## Begin LISTED ENTRIES

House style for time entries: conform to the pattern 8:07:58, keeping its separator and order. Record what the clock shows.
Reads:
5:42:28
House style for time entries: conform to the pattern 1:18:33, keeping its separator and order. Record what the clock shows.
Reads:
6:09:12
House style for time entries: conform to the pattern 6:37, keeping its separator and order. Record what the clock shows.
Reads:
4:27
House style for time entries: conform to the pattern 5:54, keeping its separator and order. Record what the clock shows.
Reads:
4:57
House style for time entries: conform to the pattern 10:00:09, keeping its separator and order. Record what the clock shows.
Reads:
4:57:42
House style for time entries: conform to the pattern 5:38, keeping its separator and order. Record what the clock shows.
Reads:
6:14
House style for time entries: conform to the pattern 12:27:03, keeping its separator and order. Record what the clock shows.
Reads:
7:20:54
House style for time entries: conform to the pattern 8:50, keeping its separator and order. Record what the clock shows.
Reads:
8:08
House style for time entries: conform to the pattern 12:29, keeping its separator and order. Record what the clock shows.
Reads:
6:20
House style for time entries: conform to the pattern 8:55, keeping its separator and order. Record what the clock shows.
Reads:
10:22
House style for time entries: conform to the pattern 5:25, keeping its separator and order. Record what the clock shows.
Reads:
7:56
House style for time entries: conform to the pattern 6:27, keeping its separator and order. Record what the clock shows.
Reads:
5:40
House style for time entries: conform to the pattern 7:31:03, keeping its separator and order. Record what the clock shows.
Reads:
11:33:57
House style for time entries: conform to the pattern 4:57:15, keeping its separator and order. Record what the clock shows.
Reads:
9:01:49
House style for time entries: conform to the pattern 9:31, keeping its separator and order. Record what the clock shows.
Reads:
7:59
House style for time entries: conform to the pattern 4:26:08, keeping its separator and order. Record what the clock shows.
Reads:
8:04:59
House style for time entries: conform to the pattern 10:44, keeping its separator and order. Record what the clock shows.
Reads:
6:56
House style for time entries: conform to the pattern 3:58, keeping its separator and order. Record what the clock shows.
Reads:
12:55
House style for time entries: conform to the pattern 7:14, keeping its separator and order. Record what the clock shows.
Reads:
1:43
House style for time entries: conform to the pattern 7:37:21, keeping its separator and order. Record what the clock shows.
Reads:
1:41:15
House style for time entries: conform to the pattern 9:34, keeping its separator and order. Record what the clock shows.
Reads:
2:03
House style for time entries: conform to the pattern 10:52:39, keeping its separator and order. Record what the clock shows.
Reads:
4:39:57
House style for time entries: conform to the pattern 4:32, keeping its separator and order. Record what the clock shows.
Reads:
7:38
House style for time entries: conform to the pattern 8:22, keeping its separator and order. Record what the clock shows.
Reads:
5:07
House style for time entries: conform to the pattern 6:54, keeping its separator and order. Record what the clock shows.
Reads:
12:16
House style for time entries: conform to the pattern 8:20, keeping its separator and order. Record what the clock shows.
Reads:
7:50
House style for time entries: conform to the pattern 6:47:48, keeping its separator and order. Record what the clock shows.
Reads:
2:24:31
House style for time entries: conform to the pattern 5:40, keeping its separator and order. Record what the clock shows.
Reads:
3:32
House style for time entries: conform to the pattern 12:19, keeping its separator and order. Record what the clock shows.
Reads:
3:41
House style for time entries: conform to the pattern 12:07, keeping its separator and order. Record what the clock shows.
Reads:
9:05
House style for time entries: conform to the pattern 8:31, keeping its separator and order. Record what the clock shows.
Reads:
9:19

## End LISTED ENTRIES

YOUR TASK: Update every row above by replacing "Reads" with "Displays" wherever it occurs. Leave all other text in the rows unchanged.

SOLUTION TO THIS EXERCISE:
House style for time entries: conform to the pattern 8:07:58, keeping its separator and order. Record what the clock shows.
Displays:
5:42:28
House style for time entries: conform to the pattern 1:18:33, keeping its separator and order. Record what the clock shows.
Displays:
6:09:12
House style for time entries: conform to the pattern 6:37, keeping its separator and order. Record what the clock shows.
Displays:
4:27
House style for time entries: conform to the pattern 5:54, keeping its separator and order. Record what the clock shows.
Displays:
4:57
House style for time entries: conform to the pattern 10:00:09, keeping its separator and order. Record what the clock shows.
Displays:
4:57:42
House style for time entries: conform to the pattern 5:38, keeping its separator and order. Record what the clock shows.
Displays:
6:14
House style for time entries: conform to the pattern 12:27:03, keeping its separator and order. Record what the clock shows.
Displays:
7:20:54
House style for time entries: conform to the pattern 8:50, keeping its separator and order. Record what the clock shows.
Displays:
8:08
House style for time entries: conform to the pattern 12:29, keeping its separator and order. Record what the clock shows.
Displays:
6:20
House style for time entries: conform to the pattern 8:55, keeping its separator and order. Record what the clock shows.
Displays:
10:22
House style for time entries: conform to the pattern 5:25, keeping its separator and order. Record what the clock shows.
Displays:
7:56
House style for time entries: conform to the pattern 6:27, keeping its separator and order. Record what the clock shows.
Displays:
5:40
House style for time entries: conform to the pattern 7:31:03, keeping its separator and order. Record what the clock shows.
Displays:
11:33:57
House style for time entries: conform to the pattern 4:57:15, keeping its separator and order. Record what the clock shows.
Displays:
9:01:49
House style for time entries: conform to the pattern 9:31, keeping its separator and order. Record what the clock shows.
Displays:
7:59
House style for time entries: conform to the pattern 4:26:08, keeping its separator and order. Record what the clock shows.
Displays:
8:04:59
House style for time entries: conform to the pattern 10:44, keeping its separator and order. Record what the clock shows.
Displays:
6:56
House style for time entries: conform to the pattern 3:58, keeping its separator and order. Record what the clock shows.
Displays:
12:55
House style for time entries: conform to the pattern 7:14, keeping its separator and order. Record what the clock shows.
Displays:
1:43
House style for time entries: conform to the pattern 7:37:21, keeping its separator and order. Record what the clock shows.
Displays:
1:41:15
House style for time entries: conform to the pattern 9:34, keeping its separator and order. Record what the clock shows.
Displays:
2:03
House style for time entries: conform to the pattern 10:52:39, keeping its separator and order. Record what the clock shows.
Displays:
4:39:57
House style for time entries: conform to the pattern 4:32, keeping its separator and order. Record what the clock shows.
Displays:
7:38
House style for time entries: conform to the pattern 8:22, keeping its separator and order. Record what the clock shows.
Displays:
5:07
House style for time entries: conform to the pattern 6:54, keeping its separator and order. Record what the clock shows.
Displays:
12:16
House style for time entries: conform to the pattern 8:20, keeping its separator and order. Record what the clock shows.
Displays:
7:50
House style for time entries: conform to the pattern 6:47:48, keeping its separator and order. Record what the clock shows.
Displays:
2:24:31
House style for time entries: conform to the pattern 5:40, keeping its separator and order. Record what the clock shows.
Displays:
3:32
House style for time entries: conform to the pattern 12:19, keeping its separator and order. Record what the clock shows.
Displays:
3:41
House style for time entries: conform to the pattern 12:07, keeping its separator and order. Record what the clock shows.
Displays:
9:05
House style for time entries: conform to the pattern 8:31, keeping its separator and order. Record what the clock shows.
Displays:
9:19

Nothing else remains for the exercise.